◆ **REQUIRED ACTION**: Here, the job is to give back every entry below unchanged, omitting pictures.

◆ **RECORDS**:

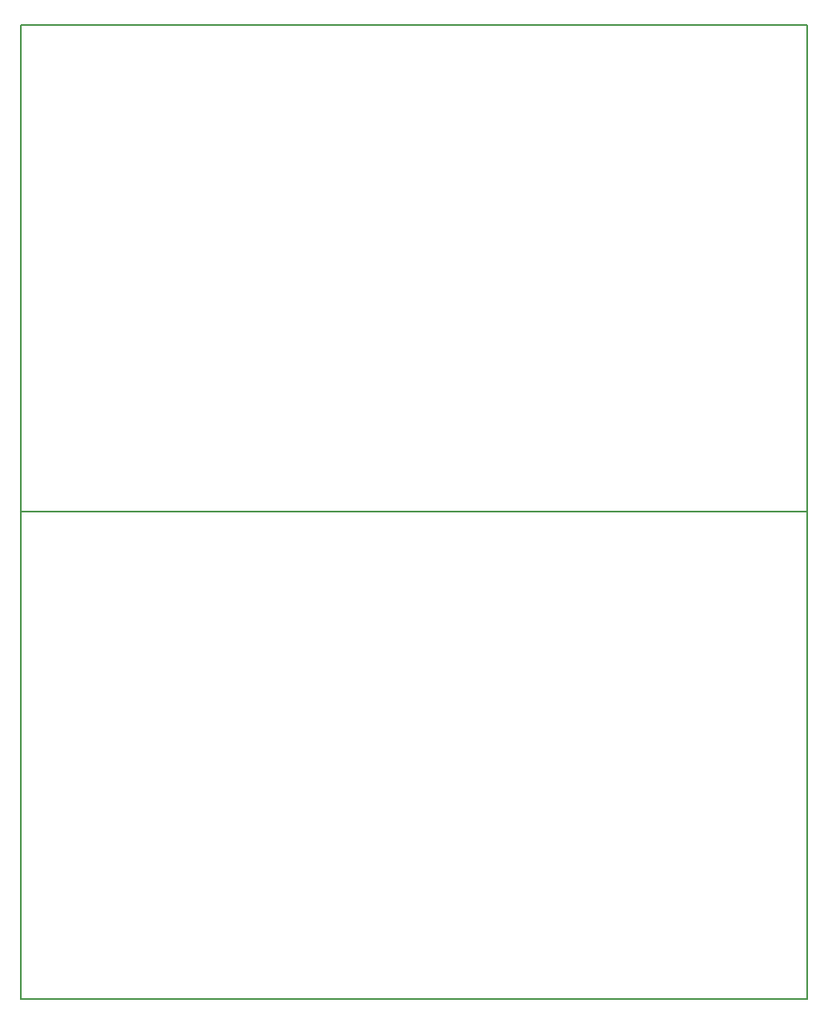
<source format=gbr>
%TF.GenerationSoftware,KiCad,Pcbnew,(5.0.1)-3*%
%TF.CreationDate,2019-02-02T04:30:43+03:00*%
%TF.ProjectId,Thermostat_V1 - Copy,546865726D6F737461745F5631202D20,rev?*%
%TF.SameCoordinates,Original*%
%TF.FileFunction,Profile,NP*%
%FSLAX46Y46*%
G04 Gerber Fmt 4.6, Leading zero omitted, Abs format (unit mm)*
G04 Created by KiCad (PCBNEW (5.0.1)-3) date 2/2/2019 4:30:43 AM*
%MOMM*%
%LPD*%
G01*
G04 APERTURE LIST*
%ADD10C,0.150000*%
G04 APERTURE END LIST*
D10*
X100000000Y-159500000D02*
X20000000Y-159500000D01*
X20000000Y-110000000D02*
X100000000Y-110000000D01*
X20000000Y-159500000D02*
X20000000Y-60500000D01*
X100000000Y-110000000D02*
X20000000Y-110000000D01*
X100000000Y-60500000D02*
X100000000Y-159500000D01*
X20000000Y-60500000D02*
X100000000Y-60500000D01*
M02*

</source>
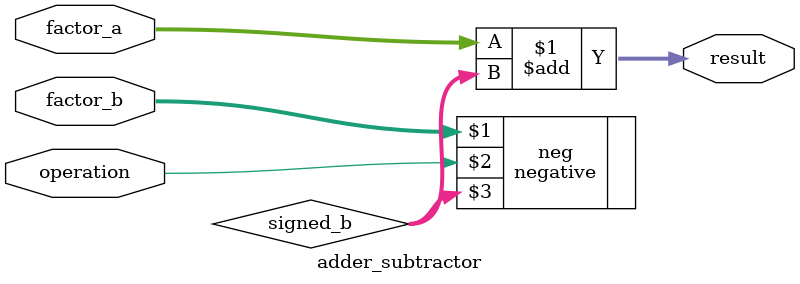
<source format=v>
module adder_subtractor (
    input wire [7:0] factor_a, // first number of the operation, in 8 bits
    input wire [7:0] factor_b, // second number of the operation, in 8 bits
    input wire operation, // 0 -> addition (a+b); 1 -> subtraction (a-b)
    output wire signed [7:0] result
);
    wire [7:0] signed_b;

    negative neg(factor_b, operation, signed_b);

    assign result = factor_a + signed_b;

endmodule //somador
</source>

◆ **SOLUTION TO THIS PROBLEM**:
<source format=gbr>
%TF.GenerationSoftware,KiCad,Pcbnew,(5.0.1)-3*%
%TF.CreationDate,2019-02-02T04:30:43+03:00*%
%TF.ProjectId,Thermostat_V1 - Copy,546865726D6F737461745F5631202D20,rev?*%
%TF.SameCoordinates,Original*%
%TF.FileFunction,Profile,NP*%
%FSLAX46Y46*%
G04 Gerber Fmt 4.6, Leading zero omitted, Abs format (unit mm)*
G04 Created by KiCad (PCBNEW (5.0.1)-3) date 2/2/2019 4:30:43 AM*
%MOMM*%
%LPD*%
G01*
G04 APERTURE LIST*
%ADD10C,0.150000*%
G04 APERTURE END LIST*
D10*
X100000000Y-159500000D02*
X20000000Y-159500000D01*
X20000000Y-110000000D02*
X100000000Y-110000000D01*
X20000000Y-159500000D02*
X20000000Y-60500000D01*
X100000000Y-110000000D02*
X20000000Y-110000000D01*
X100000000Y-60500000D02*
X100000000Y-159500000D01*
X20000000Y-60500000D02*
X100000000Y-60500000D01*
M02*

</source>
<source format=v>
module adder_subtractor (
    input wire [7:0] factor_a, // first number of the operation, in 8 bits
    input wire [7:0] factor_b, // second number of the operation, in 8 bits
    input wire operation, // 0 -> addition (a+b); 1 -> subtraction (a-b)
    output wire signed [7:0] result
);
    wire [7:0] signed_b;

    negative neg(factor_b, operation, signed_b);

    assign result = factor_a + signed_b;

endmodule //somador
</source>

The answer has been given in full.